• **EXERCISE TASK A**: Express the entries as a two-column CSV with the columns "field" and "value", one row per entry, starting at the entry that contains "catalogue / barcode: US 1905184" and ending at the one that contains "collectors: R. A. Ferreyra & P. C. Hutchison", both included. Put each field and each value in a single quoted field, with any line breaks replaced by spaces.
• **EXERCISE TASK B**: Write the next part of the forum thread about parallels among Moses, Jesus and Apollos in Acts 18-19, picking up where it stops.

# Question about Acts 18-19



## JohnStevenson (Aug 1, 2005)

First the observation, then the question: I've noticed an interesting set of parallels that arise when we look at Apollos (Acts 18:19-28) and the events that follow into the next chapter.

Moses: Born in Egypt
Jesus: Came out of Egypt
Apollos: Born in Alexandria Exypt

Moses: He was a man of power in words and deeds (Acts 7:22).
Jesus: He was THE man of power in word and deed
Apollos: An eloquent man, and mighty in the Scriptures (Acts 19:24).

Moses: After leaving Egypt, the law was given on Mount Sinai (40 days on Mount).
Jesus: After His ascension, the Spirit was given at Pentecost (40 days before ascension).
Apollos: After he leaves Ephesus, the Spirit is given to the disciples of John the Baptist (Acts 19).

Now for the question: It is merely coincidence? And if not, what does it mean? What is the significance of this pattern?

[Edited on 8-2-2005 by JohnStevenson]


----------



## Contra_Mundum (Aug 1, 2005)

(Lines of data)
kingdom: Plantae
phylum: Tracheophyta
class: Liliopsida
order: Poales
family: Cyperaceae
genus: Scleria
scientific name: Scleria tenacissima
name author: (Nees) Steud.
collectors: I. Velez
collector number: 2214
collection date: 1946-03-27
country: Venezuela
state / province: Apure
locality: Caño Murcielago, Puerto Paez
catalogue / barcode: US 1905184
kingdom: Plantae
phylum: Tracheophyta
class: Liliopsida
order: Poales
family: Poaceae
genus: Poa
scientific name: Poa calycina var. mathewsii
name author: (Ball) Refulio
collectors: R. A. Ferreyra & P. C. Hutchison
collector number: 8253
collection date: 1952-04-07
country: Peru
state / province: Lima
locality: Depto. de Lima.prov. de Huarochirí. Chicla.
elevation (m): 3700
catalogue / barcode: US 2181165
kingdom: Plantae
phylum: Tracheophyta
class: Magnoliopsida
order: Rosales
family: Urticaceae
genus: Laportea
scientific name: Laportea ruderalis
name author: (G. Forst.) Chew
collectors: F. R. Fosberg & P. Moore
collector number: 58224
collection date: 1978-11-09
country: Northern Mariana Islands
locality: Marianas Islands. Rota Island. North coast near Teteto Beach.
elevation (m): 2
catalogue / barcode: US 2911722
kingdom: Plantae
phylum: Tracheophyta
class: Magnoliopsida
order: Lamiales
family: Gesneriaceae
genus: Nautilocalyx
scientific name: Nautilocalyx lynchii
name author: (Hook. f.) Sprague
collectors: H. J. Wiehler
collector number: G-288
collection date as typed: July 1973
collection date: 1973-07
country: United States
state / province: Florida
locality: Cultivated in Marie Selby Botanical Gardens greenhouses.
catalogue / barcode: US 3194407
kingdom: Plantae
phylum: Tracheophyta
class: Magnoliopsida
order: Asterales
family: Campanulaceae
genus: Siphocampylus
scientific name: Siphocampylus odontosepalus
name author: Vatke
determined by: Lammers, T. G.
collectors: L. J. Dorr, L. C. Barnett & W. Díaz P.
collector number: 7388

• **EXPECTED OUTPUT A**:
field,value
"catalogue / barcode:","US 1905184"
"kingdom:","Plantae"
"phylum:","Tracheophyta"
"class:","Liliopsida"
"order:","Poales"
"family:","Poaceae"
"genus:","Poa"
"scientific name:","Poa calycina var. mathewsii"
"name author:","(Ball) Refulio"
"collectors:","R. A. Ferreyra & P. C. Hutchison"

• **EXPECTED OUTPUT B**:
I visited your website. You've been busy doing theology longer than I have, so perhaps your experience helps you find the connections. So far, I don't see them. And the "blanks" don't help. Be careful not to force an unnatural "insight" that isn't really there. 

Blessings...


----------



## JohnStevenson (Aug 1, 2005)

Sorry about the blanks -- I've gone back and filled them in.
I got so excited, my tongue got wrapped around my eye teeth and I could not see what I was saying.

As to the theology, I'm not certain that it is a theology question. I merely wondered if anyone else might see something I had missed. So far, I have not had ANY insight into this pattern, if it really is a pattern.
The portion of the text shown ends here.